Data to process Block Start
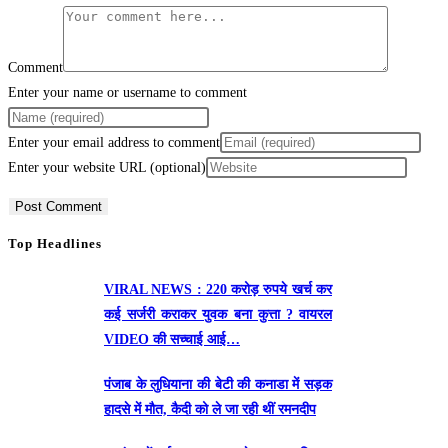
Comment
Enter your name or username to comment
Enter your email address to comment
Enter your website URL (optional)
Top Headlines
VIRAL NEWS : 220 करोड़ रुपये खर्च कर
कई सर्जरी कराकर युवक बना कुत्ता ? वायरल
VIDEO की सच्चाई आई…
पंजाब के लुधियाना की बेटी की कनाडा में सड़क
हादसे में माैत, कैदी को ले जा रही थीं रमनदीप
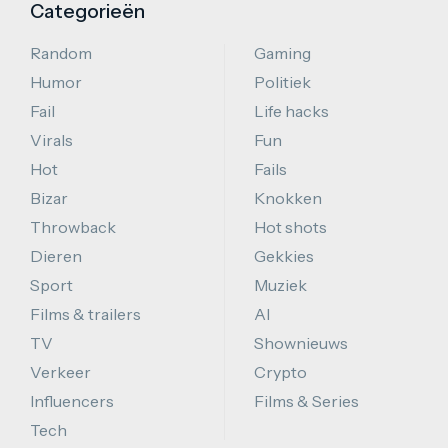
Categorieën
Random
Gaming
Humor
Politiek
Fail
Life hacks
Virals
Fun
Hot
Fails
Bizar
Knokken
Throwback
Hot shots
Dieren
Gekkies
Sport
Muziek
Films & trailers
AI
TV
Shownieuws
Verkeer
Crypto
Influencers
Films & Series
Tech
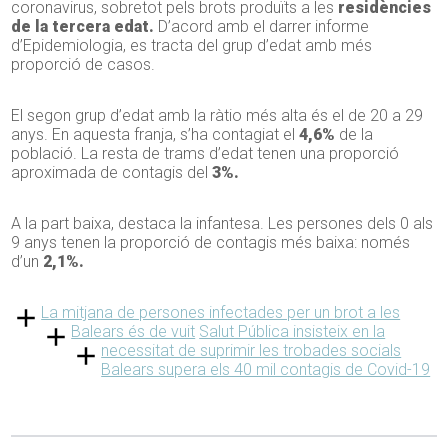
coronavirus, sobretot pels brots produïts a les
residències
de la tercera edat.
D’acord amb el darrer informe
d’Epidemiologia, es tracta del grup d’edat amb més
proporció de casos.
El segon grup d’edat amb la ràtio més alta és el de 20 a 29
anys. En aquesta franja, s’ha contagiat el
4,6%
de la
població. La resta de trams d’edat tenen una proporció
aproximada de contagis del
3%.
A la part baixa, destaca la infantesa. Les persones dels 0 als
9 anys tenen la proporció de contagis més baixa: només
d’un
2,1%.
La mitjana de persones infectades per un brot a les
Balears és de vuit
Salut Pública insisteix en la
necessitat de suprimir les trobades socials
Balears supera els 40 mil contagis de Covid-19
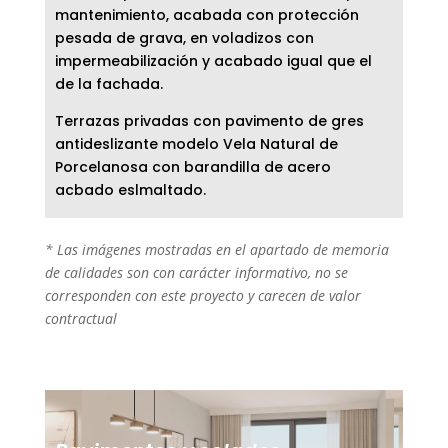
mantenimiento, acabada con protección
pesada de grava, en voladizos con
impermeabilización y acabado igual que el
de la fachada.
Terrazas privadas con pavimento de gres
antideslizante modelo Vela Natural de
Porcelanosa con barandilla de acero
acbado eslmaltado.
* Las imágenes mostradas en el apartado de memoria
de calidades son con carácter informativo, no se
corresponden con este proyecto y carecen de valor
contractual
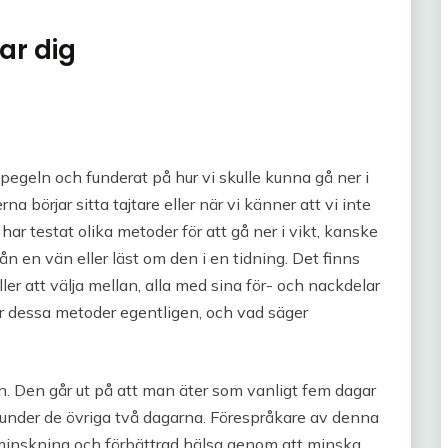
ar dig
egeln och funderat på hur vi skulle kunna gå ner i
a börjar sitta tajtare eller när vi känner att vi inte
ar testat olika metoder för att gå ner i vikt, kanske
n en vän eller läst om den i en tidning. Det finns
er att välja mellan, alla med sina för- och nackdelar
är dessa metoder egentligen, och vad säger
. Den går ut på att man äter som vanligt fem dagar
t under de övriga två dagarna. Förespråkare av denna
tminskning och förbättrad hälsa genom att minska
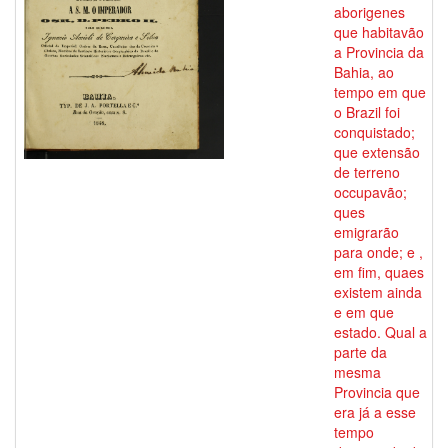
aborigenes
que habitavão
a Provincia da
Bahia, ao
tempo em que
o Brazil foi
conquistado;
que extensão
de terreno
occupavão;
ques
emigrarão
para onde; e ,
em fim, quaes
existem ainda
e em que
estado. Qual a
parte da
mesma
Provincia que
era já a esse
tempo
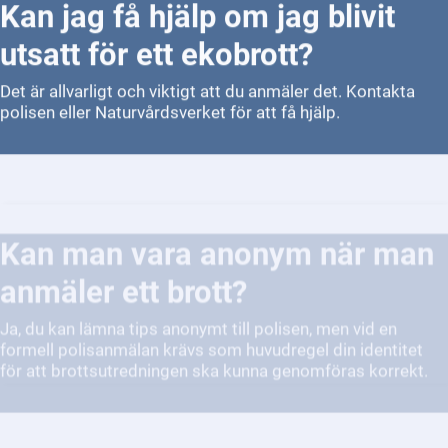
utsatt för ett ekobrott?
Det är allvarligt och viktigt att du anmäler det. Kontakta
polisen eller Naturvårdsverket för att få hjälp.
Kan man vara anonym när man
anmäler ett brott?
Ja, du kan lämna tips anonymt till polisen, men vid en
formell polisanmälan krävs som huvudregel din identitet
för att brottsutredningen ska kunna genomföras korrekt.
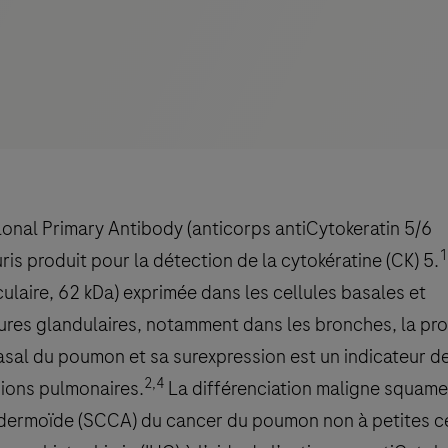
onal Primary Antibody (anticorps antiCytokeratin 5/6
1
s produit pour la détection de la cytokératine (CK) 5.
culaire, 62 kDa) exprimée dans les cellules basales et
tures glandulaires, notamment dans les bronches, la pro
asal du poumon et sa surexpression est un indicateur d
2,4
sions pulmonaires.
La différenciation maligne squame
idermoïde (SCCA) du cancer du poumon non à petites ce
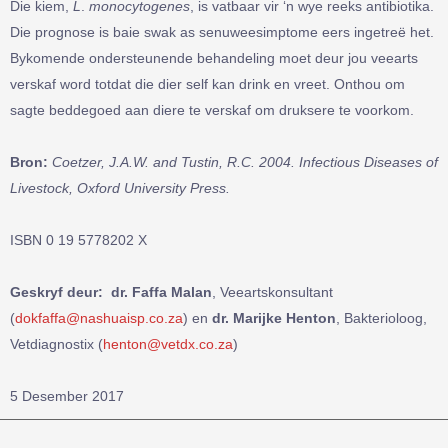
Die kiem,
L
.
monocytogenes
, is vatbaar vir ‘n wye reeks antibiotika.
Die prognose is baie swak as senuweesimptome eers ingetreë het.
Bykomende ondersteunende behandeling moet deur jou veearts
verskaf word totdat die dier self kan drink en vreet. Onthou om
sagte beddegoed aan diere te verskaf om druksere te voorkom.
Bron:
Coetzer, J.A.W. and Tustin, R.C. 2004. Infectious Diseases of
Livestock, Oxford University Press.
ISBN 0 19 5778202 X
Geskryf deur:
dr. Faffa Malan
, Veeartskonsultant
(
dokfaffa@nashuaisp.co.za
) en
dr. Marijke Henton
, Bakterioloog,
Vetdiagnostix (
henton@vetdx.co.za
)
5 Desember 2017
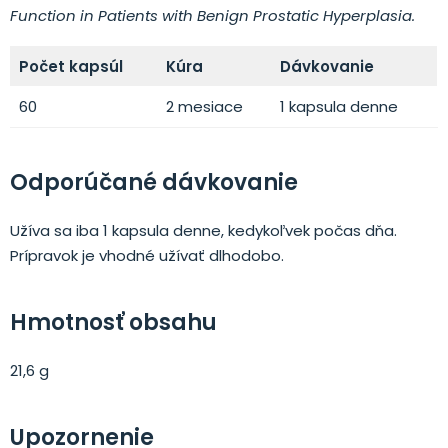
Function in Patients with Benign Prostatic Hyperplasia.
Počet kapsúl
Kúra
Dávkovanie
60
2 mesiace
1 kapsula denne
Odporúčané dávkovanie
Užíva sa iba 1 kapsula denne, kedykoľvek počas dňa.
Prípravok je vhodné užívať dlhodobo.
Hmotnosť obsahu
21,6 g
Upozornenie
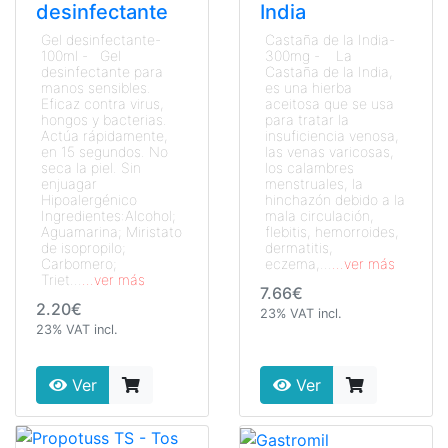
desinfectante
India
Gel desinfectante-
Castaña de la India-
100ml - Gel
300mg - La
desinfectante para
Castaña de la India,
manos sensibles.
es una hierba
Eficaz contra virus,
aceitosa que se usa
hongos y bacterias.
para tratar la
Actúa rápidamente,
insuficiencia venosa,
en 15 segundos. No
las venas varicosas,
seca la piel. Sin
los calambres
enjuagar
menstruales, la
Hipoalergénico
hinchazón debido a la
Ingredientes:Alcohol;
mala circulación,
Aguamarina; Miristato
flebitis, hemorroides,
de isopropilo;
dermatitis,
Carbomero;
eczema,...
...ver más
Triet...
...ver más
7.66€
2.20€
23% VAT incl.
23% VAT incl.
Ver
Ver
Data to process Block End
• **Task brief**
Note every line of the entries in which "Balears" appears, and copy it down.

• **Exercise output**
Balears és de vuit
Balears supera els 40 mil contagis de Covid-19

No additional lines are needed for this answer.